Whether you’re in charge of a warehouse, retail business, office space, or school—access control systems are one of your first lines of defense. Since these systems are in place to maintain security and safety within your facility, it’s important to run an annual audit on your access control systems to ensure that they are working as intended and are capable of keeping unauthorized individuals from gaining access to your facility.
Why should you perform an audit?
Your building’s access control systems are your first line of defense, so they need to be robust. Ensuring the security and safety of your facility begins right at the front door, and that means an access control system that keeps out unauthorized individuals. You should perform an audit regularly to determine if the system is working as intended and where any issues lie. If you do find any problems with the system, you’ll need to consider appropriate ways to alleviate these issues and keep access points secure.
What are some important points to note?
When performing an audit on your access control systems, you aren’t just checking to see if your card readers or other verification systems are operating. While this is a critical first step, an audit should dig much deeper into how these systems are operating and whether they are effectively keeping unauthorized individuals out of your facility.
The first thing you should determine is how many entry points your facility has—this should include doors as well as windows. You probably don’t have any access control systems on your windows, but they still need to be secured because they can be unauthorized access points. For most doors, there should be access control systems present in order to validate access to authorized personnel. You should also determine how doors and windows are secured when not in use. Whether it is manual or automated, it’s important to know if it is being handled properly or if your facility is being left vulnerable.
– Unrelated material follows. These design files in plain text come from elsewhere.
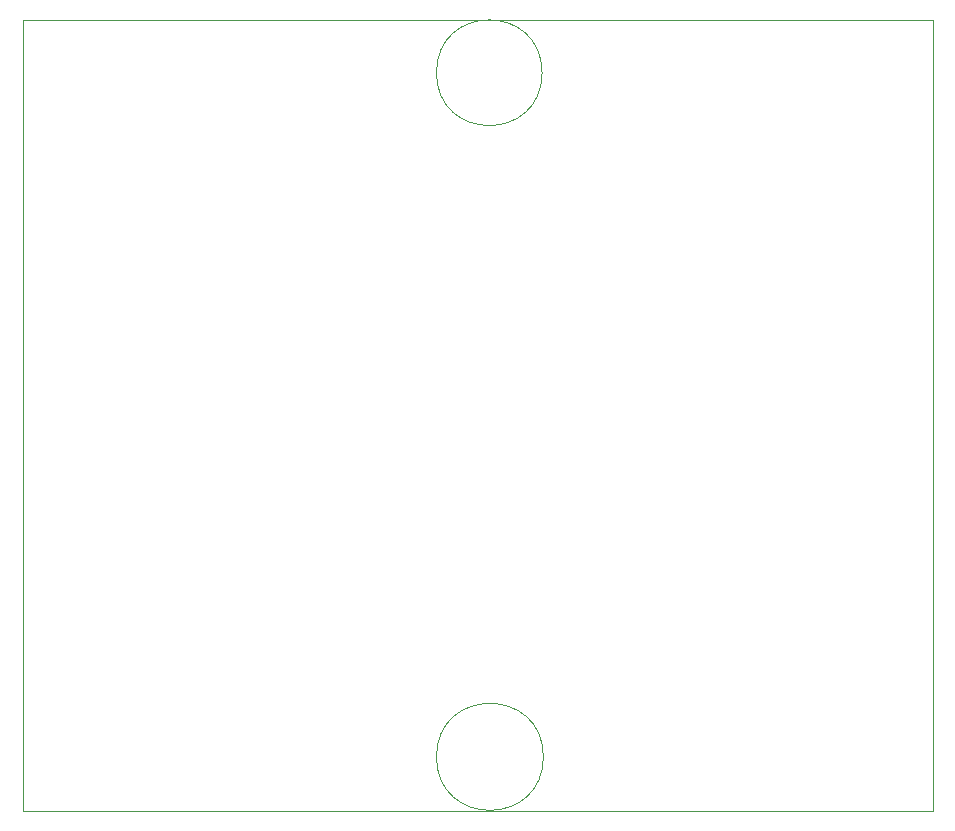
<source format=gbr>
G04 #@! TF.GenerationSoftware,KiCad,Pcbnew,5.1.4-e60b266~84~ubuntu18.04.1*
G04 #@! TF.CreationDate,2019-11-08T12:52:39-03:00*
G04 #@! TF.ProjectId,DriverConSensor,44726976-6572-4436-9f6e-53656e736f72,Ribelotta-Perren*
G04 #@! TF.SameCoordinates,Original*
G04 #@! TF.FileFunction,Profile,NP*
%FSLAX46Y46*%
G04 Gerber Fmt 4.6, Leading zero omitted, Abs format (unit mm)*
G04 Created by KiCad (PCBNEW 5.1.4-e60b266~84~ubuntu18.04.1) date 2019-11-08 12:52:39*
%MOMM*%
%LPD*%
G04 APERTURE LIST*
%ADD10C,0.050000*%
G04 APERTURE END LIST*
D10*
X156944271Y-67500000D02*
G75*
G03X156944271Y-67500000I-4472136J0D01*
G01*
X157055385Y-125422308D02*
G75*
G03X157055385Y-125422308I-4527693J0D01*
G01*
X113000000Y-63000000D02*
X113000000Y-130000000D01*
X190000000Y-63000000D02*
X113000000Y-63000000D01*
X190000000Y-130000000D02*
X190000000Y-63000000D01*
X113000000Y-130000000D02*
X190000000Y-130000000D01*
M02*

</source>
The next step is determining whether your access control systems are actually effective at keeping out unauthorized individuals. Look into the type of system you have and run AI-driven analytics on its operation in order to locate weaknesses. Determine if there has been unauthorized access, how the system was spoofed or tricked into allowing access, and consider solutions to minimize this risk.
What is tailgating?
One of the most common ways to spoof physical access control systems is through tailgating. Tailgating happens when an unauthorized individual gains entry to a facility through the credentials of an authorized user. In most cases, this is something as simple as an authorized user gaining access and holding the door or otherwise keeping the way open for the unauthorized individual. This can be one of the most difficult breaches to combat, so it’s best to determine who is gaining unauthorized access and whether it’s worth putting newer or more robust systems in place to make tailgating more difficult.